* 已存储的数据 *

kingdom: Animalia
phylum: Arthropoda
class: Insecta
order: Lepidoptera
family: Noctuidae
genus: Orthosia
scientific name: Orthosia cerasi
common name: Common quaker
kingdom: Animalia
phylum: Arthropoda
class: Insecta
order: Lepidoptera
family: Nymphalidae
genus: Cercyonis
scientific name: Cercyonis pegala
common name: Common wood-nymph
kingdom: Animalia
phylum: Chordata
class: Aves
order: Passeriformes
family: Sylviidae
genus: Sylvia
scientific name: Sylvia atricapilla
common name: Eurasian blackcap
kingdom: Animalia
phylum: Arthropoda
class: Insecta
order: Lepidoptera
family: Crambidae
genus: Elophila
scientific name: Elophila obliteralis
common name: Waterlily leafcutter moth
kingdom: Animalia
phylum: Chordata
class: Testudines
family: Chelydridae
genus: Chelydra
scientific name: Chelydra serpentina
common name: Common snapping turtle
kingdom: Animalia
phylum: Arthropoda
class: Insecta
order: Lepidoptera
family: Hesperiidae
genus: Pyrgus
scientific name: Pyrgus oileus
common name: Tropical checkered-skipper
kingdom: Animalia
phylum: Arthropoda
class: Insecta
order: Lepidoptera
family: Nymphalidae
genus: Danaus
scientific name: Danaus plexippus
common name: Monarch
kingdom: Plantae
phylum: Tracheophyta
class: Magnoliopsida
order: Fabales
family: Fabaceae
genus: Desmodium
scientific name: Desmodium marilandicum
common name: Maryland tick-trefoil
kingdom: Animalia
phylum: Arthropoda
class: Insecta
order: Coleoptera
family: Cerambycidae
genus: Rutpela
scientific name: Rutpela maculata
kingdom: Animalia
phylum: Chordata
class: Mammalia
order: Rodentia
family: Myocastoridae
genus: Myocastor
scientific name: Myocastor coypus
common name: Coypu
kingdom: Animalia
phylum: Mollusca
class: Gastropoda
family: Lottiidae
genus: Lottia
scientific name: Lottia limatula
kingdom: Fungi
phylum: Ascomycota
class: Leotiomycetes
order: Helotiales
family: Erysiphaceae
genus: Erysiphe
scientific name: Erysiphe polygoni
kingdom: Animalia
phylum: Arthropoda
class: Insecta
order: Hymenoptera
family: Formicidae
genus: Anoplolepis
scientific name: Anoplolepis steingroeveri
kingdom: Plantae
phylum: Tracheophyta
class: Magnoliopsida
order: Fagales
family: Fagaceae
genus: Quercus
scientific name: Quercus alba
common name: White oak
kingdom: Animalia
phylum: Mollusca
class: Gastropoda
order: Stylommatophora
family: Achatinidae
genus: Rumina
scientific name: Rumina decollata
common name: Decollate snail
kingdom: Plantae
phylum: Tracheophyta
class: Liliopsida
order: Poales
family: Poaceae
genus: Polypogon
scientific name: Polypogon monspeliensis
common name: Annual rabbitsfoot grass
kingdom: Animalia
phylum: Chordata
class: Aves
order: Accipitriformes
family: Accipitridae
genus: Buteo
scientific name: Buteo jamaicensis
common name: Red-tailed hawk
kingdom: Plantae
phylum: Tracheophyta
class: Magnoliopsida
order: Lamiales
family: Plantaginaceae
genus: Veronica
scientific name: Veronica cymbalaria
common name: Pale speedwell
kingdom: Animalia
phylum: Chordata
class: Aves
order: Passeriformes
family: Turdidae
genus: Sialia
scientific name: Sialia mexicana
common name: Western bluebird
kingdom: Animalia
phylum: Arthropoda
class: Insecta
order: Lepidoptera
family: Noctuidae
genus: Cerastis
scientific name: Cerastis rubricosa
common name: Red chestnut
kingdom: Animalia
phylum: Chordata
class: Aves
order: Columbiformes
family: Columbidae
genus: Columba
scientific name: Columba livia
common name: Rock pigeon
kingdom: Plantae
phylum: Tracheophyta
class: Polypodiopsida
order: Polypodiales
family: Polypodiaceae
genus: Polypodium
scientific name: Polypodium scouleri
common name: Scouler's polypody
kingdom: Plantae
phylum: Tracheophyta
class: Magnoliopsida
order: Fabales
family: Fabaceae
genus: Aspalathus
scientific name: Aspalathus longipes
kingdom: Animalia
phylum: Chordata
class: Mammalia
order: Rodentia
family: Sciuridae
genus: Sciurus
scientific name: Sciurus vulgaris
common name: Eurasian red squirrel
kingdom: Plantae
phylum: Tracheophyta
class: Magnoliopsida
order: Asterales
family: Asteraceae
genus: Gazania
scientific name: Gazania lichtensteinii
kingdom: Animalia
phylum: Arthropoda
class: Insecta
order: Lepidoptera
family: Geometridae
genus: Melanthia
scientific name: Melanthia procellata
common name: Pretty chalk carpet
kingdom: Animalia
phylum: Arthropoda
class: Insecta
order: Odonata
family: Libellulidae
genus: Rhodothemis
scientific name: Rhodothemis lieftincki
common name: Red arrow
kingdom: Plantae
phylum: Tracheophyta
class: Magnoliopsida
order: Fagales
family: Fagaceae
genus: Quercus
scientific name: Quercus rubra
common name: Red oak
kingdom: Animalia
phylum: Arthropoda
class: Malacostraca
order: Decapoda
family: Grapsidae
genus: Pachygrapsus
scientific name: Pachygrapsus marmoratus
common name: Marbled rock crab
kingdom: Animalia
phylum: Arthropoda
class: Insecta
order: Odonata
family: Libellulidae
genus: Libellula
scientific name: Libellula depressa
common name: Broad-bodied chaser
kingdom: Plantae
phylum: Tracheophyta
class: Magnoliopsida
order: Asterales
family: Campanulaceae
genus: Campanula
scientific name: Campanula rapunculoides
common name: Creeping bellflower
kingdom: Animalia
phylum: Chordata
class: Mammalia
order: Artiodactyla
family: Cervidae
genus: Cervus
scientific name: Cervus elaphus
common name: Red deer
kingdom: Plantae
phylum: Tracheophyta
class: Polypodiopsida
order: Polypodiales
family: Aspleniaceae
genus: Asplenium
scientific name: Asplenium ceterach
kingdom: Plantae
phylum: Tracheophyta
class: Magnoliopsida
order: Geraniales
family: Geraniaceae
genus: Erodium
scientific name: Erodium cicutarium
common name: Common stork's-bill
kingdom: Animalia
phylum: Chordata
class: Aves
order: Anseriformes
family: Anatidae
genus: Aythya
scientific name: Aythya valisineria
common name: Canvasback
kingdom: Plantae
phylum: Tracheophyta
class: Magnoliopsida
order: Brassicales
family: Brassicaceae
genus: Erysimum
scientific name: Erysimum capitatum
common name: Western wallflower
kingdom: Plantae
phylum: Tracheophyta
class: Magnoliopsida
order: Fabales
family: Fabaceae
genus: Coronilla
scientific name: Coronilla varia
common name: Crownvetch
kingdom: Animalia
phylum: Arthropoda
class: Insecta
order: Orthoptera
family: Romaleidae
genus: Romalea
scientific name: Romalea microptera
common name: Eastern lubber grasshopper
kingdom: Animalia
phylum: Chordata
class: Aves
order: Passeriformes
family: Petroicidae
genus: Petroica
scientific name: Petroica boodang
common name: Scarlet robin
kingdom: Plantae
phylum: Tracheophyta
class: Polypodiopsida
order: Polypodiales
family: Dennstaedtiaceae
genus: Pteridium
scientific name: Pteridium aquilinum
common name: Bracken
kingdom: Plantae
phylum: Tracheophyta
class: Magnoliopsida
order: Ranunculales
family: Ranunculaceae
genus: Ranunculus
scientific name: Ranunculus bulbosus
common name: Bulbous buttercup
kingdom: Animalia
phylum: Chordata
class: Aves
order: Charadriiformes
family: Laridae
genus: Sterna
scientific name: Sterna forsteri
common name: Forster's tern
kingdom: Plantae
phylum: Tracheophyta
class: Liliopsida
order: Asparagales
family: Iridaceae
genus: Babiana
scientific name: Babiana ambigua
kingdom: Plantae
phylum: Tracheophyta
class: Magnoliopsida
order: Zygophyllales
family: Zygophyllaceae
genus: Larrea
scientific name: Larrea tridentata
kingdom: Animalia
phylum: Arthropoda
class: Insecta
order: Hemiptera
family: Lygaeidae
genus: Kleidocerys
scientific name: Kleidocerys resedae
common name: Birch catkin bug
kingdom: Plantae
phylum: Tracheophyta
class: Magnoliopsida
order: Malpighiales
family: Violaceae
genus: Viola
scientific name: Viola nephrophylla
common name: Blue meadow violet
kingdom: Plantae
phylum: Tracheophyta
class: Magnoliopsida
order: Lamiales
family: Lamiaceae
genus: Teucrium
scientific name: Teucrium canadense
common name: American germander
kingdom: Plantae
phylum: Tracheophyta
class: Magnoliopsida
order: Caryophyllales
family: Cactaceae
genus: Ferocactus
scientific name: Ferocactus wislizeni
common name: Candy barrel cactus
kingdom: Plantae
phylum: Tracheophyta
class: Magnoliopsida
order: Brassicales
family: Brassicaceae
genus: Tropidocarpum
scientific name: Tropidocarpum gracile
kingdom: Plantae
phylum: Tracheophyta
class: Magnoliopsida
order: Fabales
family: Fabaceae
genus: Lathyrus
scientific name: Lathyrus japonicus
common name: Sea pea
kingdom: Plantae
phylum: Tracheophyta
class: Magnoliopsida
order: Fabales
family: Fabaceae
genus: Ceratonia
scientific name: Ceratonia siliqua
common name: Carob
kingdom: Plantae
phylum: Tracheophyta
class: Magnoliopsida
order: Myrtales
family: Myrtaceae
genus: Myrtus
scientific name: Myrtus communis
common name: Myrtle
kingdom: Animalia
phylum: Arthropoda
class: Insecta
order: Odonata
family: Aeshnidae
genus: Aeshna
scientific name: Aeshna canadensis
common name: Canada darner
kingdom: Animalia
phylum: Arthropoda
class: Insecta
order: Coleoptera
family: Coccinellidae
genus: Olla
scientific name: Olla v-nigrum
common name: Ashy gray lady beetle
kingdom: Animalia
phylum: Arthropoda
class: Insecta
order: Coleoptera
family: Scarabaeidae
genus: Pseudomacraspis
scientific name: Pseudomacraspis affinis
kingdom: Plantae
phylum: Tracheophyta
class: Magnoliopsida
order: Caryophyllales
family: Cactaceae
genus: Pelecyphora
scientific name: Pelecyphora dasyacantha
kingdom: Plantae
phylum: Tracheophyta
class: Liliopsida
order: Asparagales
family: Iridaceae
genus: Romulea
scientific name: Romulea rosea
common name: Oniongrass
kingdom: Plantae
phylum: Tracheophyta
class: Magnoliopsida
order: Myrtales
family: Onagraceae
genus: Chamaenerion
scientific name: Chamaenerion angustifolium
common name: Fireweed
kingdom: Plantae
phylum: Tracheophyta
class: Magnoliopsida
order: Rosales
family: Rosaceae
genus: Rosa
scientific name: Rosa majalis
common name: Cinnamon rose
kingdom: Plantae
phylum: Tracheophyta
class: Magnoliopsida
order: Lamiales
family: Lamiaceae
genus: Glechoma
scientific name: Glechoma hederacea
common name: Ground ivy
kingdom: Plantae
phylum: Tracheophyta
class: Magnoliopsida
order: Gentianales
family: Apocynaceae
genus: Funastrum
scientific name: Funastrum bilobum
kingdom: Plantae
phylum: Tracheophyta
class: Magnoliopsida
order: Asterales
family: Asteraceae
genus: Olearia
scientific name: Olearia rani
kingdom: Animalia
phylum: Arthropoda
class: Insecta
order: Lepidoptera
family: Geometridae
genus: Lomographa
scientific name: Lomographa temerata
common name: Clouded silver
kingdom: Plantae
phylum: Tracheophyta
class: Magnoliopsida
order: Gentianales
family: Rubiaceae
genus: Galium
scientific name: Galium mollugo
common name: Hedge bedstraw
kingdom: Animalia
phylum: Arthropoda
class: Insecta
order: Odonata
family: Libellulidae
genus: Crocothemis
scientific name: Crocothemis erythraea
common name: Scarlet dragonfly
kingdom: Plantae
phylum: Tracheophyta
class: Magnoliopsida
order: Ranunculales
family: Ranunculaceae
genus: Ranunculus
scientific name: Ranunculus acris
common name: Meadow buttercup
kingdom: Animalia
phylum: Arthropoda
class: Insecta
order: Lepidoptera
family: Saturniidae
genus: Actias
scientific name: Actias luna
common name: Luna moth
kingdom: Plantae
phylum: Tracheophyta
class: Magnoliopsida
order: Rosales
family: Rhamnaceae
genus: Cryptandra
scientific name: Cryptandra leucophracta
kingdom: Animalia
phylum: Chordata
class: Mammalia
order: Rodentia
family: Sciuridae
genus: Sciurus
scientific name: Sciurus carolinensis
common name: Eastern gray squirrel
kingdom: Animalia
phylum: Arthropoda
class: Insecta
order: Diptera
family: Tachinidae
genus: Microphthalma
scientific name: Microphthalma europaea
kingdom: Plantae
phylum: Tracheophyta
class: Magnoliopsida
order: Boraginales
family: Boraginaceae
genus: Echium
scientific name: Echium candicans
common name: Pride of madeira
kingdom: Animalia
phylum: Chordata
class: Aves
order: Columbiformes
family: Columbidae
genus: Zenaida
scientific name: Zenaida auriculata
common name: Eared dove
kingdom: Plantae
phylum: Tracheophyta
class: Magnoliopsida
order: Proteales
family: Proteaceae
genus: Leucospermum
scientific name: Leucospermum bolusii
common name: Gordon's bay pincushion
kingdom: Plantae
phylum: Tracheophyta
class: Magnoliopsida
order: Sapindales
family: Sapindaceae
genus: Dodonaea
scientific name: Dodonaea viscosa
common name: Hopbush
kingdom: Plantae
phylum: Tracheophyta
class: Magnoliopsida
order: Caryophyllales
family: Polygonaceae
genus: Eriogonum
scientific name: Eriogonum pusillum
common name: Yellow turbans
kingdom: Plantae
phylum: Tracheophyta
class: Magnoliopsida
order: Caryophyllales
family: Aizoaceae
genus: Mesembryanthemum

* 题目 *
从记录中含有“common name: Luna moth”的那一行开始，到含有“genus: Microphthalma”的那一行结束，将这些行一字不改地复制出来，首尾两行都包括在内。

* 本题答案 *
common name: Luna moth
kingdom: Plantae
phylum: Tracheophyta
class: Magnoliopsida
order: Rosales
family: Rhamnaceae
genus: Cryptandra
scientific name: Cryptandra leucophracta
kingdom: Animalia
phylum: Chordata
class: Mammalia
order: Rodentia
family: Sciuridae
genus: Sciurus
scientific name: Sciurus carolinensis
common name: Eastern gray squirrel
kingdom: Animalia
phylum: Arthropoda
class: Insecta
order: Diptera
family: Tachinidae
genus: Microphthalma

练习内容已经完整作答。